### MATERIAL PROVIDED

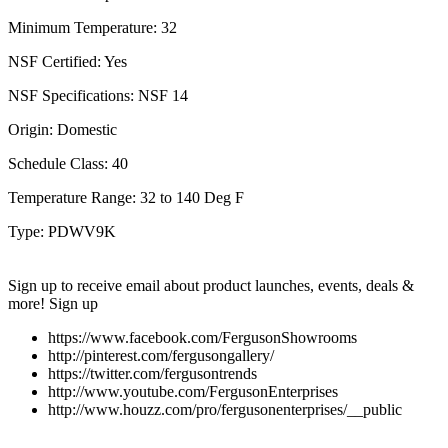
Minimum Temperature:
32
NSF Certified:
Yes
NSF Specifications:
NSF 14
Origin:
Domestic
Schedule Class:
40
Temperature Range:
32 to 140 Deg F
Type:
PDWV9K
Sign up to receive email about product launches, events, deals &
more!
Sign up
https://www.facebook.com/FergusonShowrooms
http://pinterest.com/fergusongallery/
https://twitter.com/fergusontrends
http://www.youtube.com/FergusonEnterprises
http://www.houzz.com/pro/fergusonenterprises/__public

######
### MATERIAL PROVIDED

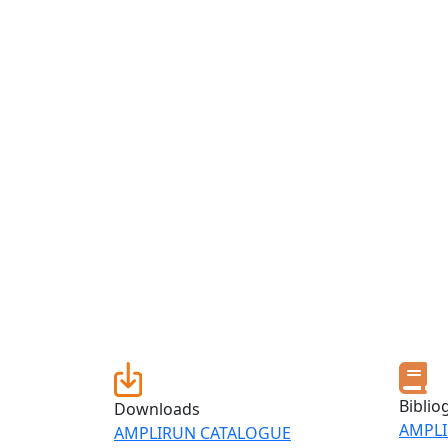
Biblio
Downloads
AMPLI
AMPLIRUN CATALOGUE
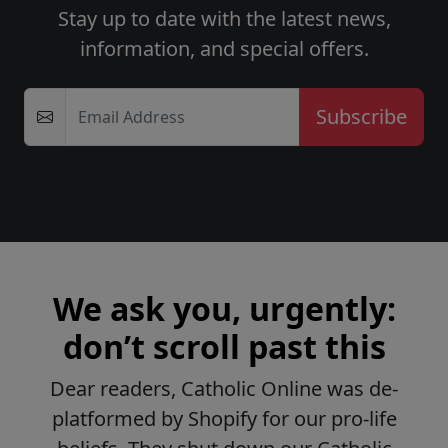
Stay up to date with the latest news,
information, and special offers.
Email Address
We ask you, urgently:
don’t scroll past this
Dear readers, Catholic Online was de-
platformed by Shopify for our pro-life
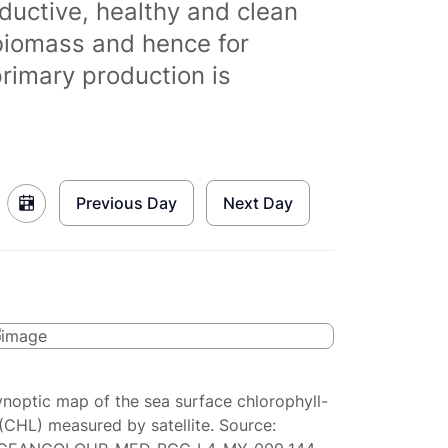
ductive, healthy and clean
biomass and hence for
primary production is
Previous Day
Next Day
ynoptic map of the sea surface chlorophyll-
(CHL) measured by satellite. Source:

######

Among the lines above, find those carrying the word "Temperature" and copy them out.

Minimum Temperature:
Temperature Range:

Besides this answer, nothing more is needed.